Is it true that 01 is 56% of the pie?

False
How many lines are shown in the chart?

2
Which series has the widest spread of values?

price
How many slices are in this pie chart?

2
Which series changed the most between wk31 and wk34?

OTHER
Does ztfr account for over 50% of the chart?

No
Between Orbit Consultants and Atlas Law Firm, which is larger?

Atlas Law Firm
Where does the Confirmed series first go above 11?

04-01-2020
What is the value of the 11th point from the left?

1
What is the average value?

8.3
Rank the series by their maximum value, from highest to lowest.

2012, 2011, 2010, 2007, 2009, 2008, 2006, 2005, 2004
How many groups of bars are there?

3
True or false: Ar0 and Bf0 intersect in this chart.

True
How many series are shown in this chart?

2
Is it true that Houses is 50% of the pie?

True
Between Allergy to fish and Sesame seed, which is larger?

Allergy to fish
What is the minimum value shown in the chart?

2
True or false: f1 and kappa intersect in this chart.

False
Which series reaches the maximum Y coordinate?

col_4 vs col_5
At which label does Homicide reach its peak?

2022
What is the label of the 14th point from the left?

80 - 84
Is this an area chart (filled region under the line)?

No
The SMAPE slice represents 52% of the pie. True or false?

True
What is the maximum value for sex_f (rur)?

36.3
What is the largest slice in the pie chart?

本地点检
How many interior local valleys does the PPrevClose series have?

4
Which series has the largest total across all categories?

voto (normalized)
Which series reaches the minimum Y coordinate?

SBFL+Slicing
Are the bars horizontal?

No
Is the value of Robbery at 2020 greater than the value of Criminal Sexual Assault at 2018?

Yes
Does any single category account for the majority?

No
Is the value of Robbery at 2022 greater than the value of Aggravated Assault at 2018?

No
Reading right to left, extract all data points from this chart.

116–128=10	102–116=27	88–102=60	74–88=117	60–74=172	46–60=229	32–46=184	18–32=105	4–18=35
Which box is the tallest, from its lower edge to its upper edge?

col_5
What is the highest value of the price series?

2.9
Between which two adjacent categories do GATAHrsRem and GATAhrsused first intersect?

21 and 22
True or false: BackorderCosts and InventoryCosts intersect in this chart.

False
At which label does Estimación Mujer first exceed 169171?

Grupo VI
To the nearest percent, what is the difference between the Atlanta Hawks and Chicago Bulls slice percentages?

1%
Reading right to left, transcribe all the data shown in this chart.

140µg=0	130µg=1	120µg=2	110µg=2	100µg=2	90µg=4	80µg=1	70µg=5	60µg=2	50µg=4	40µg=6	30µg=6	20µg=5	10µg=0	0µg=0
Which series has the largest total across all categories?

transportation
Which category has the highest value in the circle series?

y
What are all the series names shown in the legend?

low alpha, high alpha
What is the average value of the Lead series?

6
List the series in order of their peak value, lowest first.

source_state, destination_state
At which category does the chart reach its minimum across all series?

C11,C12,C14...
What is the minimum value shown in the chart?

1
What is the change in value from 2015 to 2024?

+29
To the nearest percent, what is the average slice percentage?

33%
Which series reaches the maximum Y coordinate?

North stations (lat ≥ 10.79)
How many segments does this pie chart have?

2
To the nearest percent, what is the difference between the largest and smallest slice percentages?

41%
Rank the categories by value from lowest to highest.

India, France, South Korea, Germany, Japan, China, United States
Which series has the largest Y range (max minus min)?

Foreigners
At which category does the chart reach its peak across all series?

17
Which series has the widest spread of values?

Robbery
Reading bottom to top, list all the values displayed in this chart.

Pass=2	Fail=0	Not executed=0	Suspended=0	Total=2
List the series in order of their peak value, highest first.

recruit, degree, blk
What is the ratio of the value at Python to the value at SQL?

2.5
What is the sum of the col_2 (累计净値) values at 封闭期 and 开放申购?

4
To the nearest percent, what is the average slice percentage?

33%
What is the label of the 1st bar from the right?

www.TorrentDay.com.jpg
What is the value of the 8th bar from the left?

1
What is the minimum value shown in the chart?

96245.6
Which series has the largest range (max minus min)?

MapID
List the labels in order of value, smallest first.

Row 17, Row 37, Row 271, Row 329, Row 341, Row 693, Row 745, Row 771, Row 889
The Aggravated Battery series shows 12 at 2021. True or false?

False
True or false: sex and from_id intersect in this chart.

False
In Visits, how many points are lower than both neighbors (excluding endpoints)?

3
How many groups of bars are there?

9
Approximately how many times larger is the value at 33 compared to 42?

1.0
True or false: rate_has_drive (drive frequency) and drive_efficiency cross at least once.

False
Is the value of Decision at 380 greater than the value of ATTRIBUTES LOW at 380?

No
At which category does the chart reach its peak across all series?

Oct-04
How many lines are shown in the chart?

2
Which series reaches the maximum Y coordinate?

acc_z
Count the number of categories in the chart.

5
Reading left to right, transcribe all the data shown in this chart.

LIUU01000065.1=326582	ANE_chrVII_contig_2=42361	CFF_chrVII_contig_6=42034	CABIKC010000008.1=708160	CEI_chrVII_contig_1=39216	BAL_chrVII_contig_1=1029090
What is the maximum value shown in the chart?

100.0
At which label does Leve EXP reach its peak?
━━━━━━━━━━━━━━━━
# What to work on
Copy the listing above word for word, from its first line through the line containing "Is this an area", and include that line.

# Response to this task
Is it true that 01 is 56% of the pie?

False
How many lines are shown in the chart?

2
Which series has the widest spread of values?

price
How many slices are in this pie chart?

2
Which series changed the most between wk31 and wk34?

OTHER
Does ztfr account for over 50% of the chart?

No
Between Orbit Consultants and Atlas Law Firm, which is larger?

Atlas Law Firm
Where does the Confirmed series first go above 11?

04-01-2020
What is the value of the 11th point from the left?

1
What is the average value?

8.3
Rank the series by their maximum value, from highest to lowest.

2012, 2011, 2010, 2007, 2009, 2008, 2006, 2005, 2004
How many groups of bars are there?

3
True or false: Ar0 and Bf0 intersect in this chart.

True
How many series are shown in this chart?

2
Is it true that Houses is 50% of the pie?

True
Between Allergy to fish and Sesame seed, which is larger?

Allergy to fish
What is the minimum value shown in the chart?

2
True or false: f1 and kappa intersect in this chart.

False
Which series reaches the maximum Y coordinate?

col_4 vs col_5
At which label does Homicide reach its peak?

2022
What is the label of the 14th point from the left?

80 - 84
Is this an area chart (filled region under the line)?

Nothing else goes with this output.